Salı günü yapılacak İsrail seçimlerinde Arap partilerin kaderini İslam Hareketi'nin boykot çağrısı belirleyecek. Hareketin lideri Salah, Arapların hakları için alternatif yollar araması gerektiğini söylüyor. Salah'ın 17 Mart'ta yapılacak seçimde boykot çağrısı yapması zaten bekleniyordu. Ancak seçimlere ilk kez ortak listeyle Arap partileri, seçmenlerinin sandığa gitmesi için yoğun bir kampanya yürüttü. Ortak listenin adayları israil'in sol partileriyle ittifak ihtimaline İslam Hareketi'nden gelecek oyları kaybetmemek adına pek de sıcak bakmadıklarını söylüyorlar.
Salah, İsrail Parlamentosu Knesset'e girmenin bir hata, koalisyon kurmanın ise bir felaket olacağı konusunda ısrarlı.
İsrail nüfusunun yüzde yirmisini oluşturan 1948 yılında israil kurulduğunda yaşadıkları yerler İsrail içinde kalan Araplar vatandaş olmalarına karşın sürekli ayrımcılığın mağduru oluyorlar.

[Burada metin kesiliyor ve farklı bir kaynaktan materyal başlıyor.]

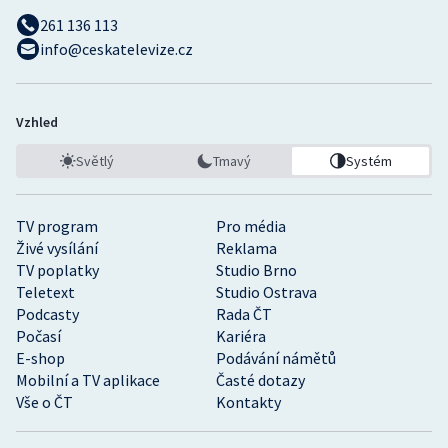
261 136 113
info@ceskatelevize.cz
Vzhled
Světlý
Tmavý
Systém
TV program
Pro média
Živé vysílání
Reklama
TV poplatky
Studio Brno
Teletext
Studio Ostrava
Podcasty
Rada ČT
Počasí
Kariéra
E-shop
Podávání námětů
Mobilní a TV aplikace
Časté dotazy
Vše o ČT
Kontakty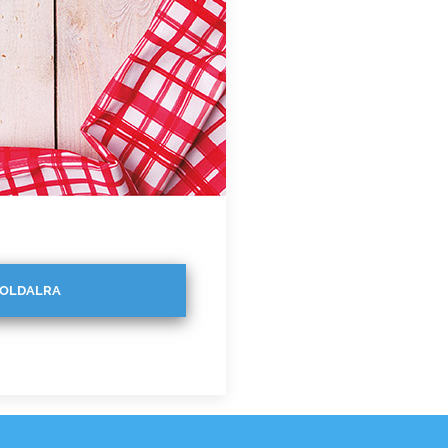
ŐOLDALRA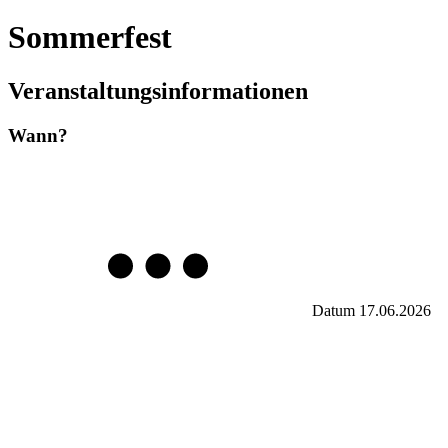
Sommerfest
Veranstaltungsinformationen
Wann?
Datum
17.06.2026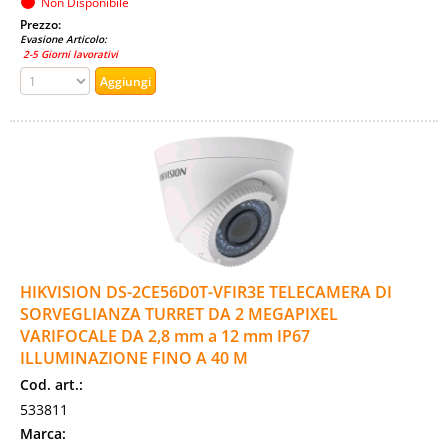
Non Disponibile
Prezzo:
Evasione Articolo:
2-5 Giorni lavorativi
HIKVISION DS-2CE56D0T-VFIR3E TELECAMERA DI
SORVEGLIANZA TURRET DA 2 MEGAPIXEL
VARIFOCALE DA 2,8 mm a 12 mm IP67
ILLUMINAZIONE FINO A 40 M
Cod. art.:
533811
Marca: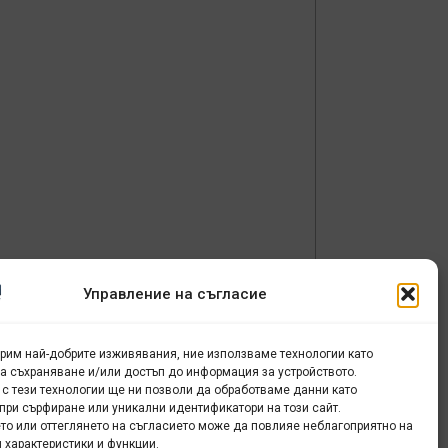
Управление на съгласие
урим най-добрите изживявания, ние използваме технологии като
за съхраняване и/или достъп до информация за устройството.
 с тези технологии ще ни позволи да обработваме данни като
при сърфиране или уникални идентификатори на този сайт.
а
то или оттеглянето на съгласието може да повлияе неблагоприятно на
 характеристики и функции.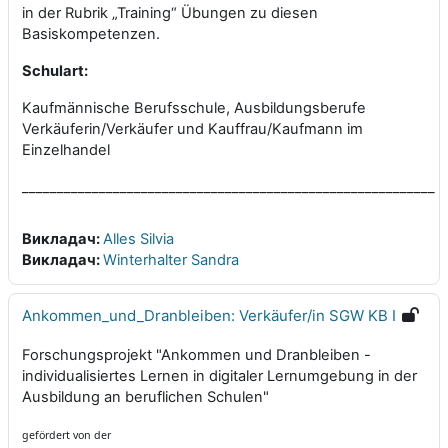
in der Rubrik „Training“ Übungen zu diesen
Basiskompetenzen.
Schulart:
Kaufmännische Berufsschule, Ausbildungsberufe
Verkäuferin/Verkäufer und Kauffrau/Kaufmann im
Einzelhandel
___________________________________________________________
Викладач:
Alles Silvia
Викладач:
Winterhalter Sandra
Ankommen_und_Dranbleiben: Verkäufer/in SGW KB I
Forschungsprojekt "Ankommen und Dranbleiben -
individualisiertes Lernen in digitaler Lernumgebung in der
Ausbildung an beruflichen Schulen"
gefördert von der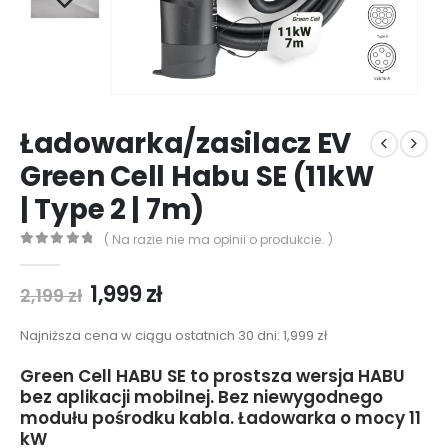
Ładowarka/zasilacz EV
Green Cell Habu SE (11kW
| Type 2 | 7m)
( Na razie nie ma opinii o produkcie. )
0
out of 5
Pierwotna
Aktualna
1,999
zł
2,199
zł
cena
cena
wynosiła:
wynosi:
Najniższa cena w ciągu ostatnich 30 dni:
1,999
zł
2,199 zł.
1,999 zł.
Green Cell HABU SE to prostsza wersja HABU
bez aplikacji mobilnej. Bez niewygodnego
modułu pośrodku kabla. Ładowarka o mocy 11
kW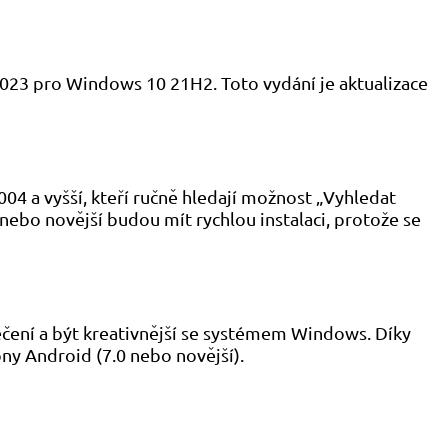
14023 pro Windows 10 21H2. Toto vydání je aktualizace
04 a vyšší, kteří ručně hledají možnost „Vyhledat
ebo novější budou mít rychlou instalaci, protože se
čení a být kreativnější se systémem Windows. Díky
ony Android (7.0 nebo novější).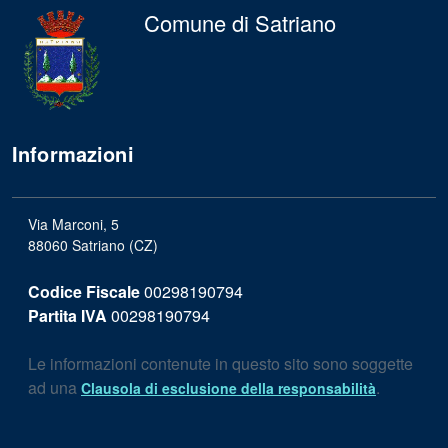
Comune di Satriano
Informazioni
Via Marconi, 5
88060 Satriano (CZ)
Codice Fiscale
00298190794
Partita IVA
00298190794
Le informazioni contenute in questo sito sono soggette
ad una
.
Clausola di esclusione della responsabilità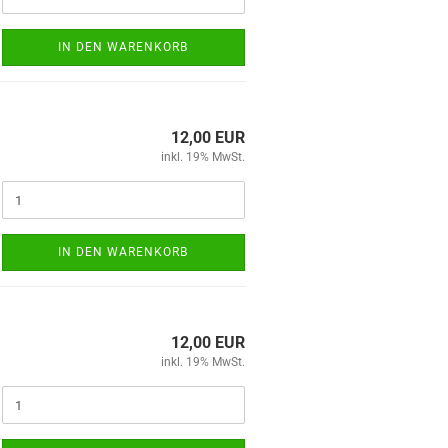
IN DEN WARENKORB
12,00 EUR
inkl. 19% MwSt.
IN DEN WARENKORB
12,00 EUR
inkl. 19% MwSt.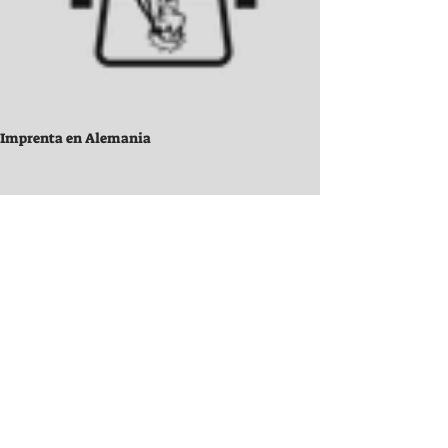
Imprenta en Alemania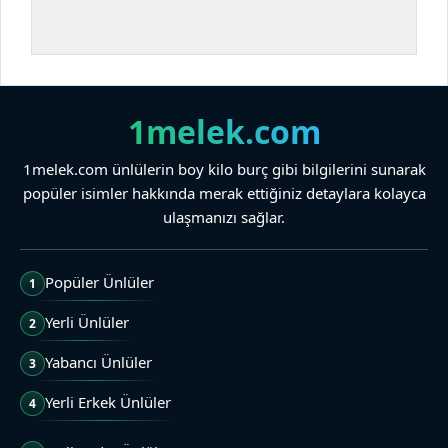
1melek.com
1melek.com ünlülerin boy kilo burç gibi bilgilerini sunarak
popüler isimler hakkında merak ettiğiniz detaylara kolayca
ulaşmanızı sağlar.
Popüler Ünlüler
1
Yerli Ünlüler
2
Yabancı Ünlüler
3
Yerli Erkek Ünlüler
4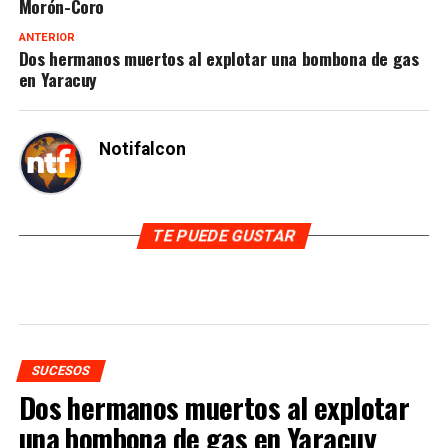
Morón-Coro
ANTERIOR
Dos hermanos muertos al explotar una bombona de gas
en Yaracuy
Notifalcon
TE PUEDE GUSTAR
SUCESOS
Dos hermanos muertos al explotar
una bombona de gas en Yaracuy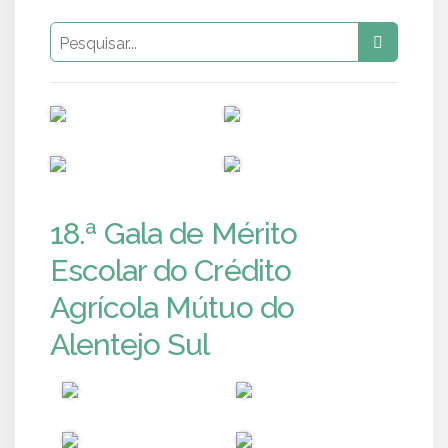
PUB
PUB
PUB
PUB
18.ª Gala de Mérito
Escolar do Crédito
Agrícola Mútuo do
Alentejo Sul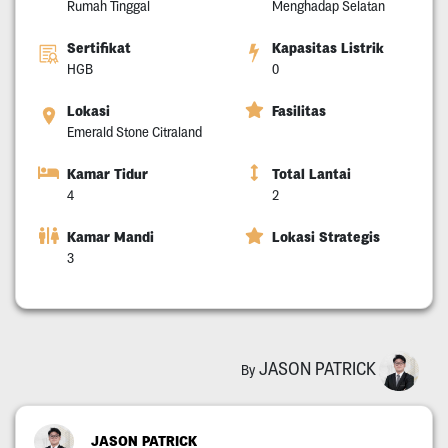
Rumah Tinggal
Menghadap Selatan
Sertifikat
Kapasitas Listrik
HGB
0
Lokasi
Fasilitas
Emerald Stone Citraland
Kamar Tidur
Total Lantai
4
2
Kamar Mandi
Lokasi Strategis
3
JASON PATRICK
By
JASON PATRICK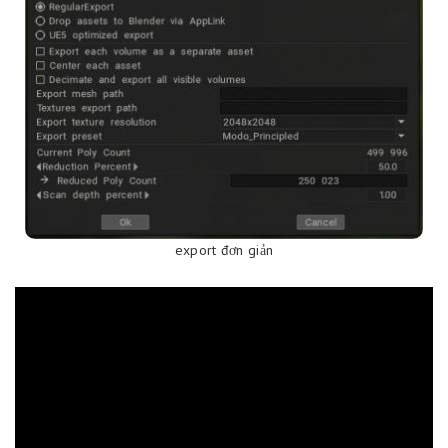
export đơn giản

Batı Şeria ve Doğu Kudüs'te de destekçi sayısı gün geçtikçe artan İslam Hareketi'nin lideri Salah ile israil'in kuzeyindeki Ümmü'l Fehim kasabasında, Batı Şeria sınırında yaşadığı yerde, devrik Mısır cumhurbaşkanı Muhammed Mursi'nin fotoğraflarının da olduğu evinde görüştük.
Salah, 2010 yılında Türkiye'den yola çıkarak Gazze'ye yardım götüren ve uluslararası sularda israil askerlerinin saldırısına uğrayan Mavi Marmara gemisindeydi. Mavi Marmara'nın hem öncesinde hem sonrasında, israil'de defalarca gözaltına alındı, Filistin'de yaptığı eylemlerden dolayı yargılandı. Hâlâ sürmekte olan bir davadan dolayı yurt dışı çıkış yasağı bulunan Salah'ın Kudüs'e girişi de yasaklandı.
‘Arap milletvekillerini kullanıyorlar'
Salah, boykot çağrısının sebeplerini, Knesset'te bugüne kadar Araplar için hiçbir olumlu sonuç alınamadığını söyleyerek anlatıyor:
“İslami Hareket olarak seçimi boykot ediyoruz çünkü Knesset'in Siyonist amaçlara hizmet eden bir aracı olduğunu biliyoruz. Tam olarak böyle çünkü Knesset kendisini Yahudilerin temsilcisi olarak tanımlıyor. Geçmiş deneyimlerimize dayanarak daha önce 19 dönemde Knesset'e giren Arap milletvekillerinin Araplar için hiçbir şey yapmadılar. Bize hak ettiğimiz hiçbir faydayı sağlayamadılar ve üzerimizdeki baskıyı hiç azaltamadılar. Tam tersi, Knesset'in Arap karşıtı eylemleri arttı. Araplara ait olan toprakları zapt ettiler. Aynı zamanda bizi açıkça öldürmeye devam ettiler. Son olarak israil Knesset'inin Arap üyelerini israil dışında görüntüsünü kurtarmak için, demokratik olduğunu söyleyebilmek için kullandığını düşünüyorum. Bunu kendi yararlarına kullanıyorlar ama bizim için hiçbir faydası olmuyor.”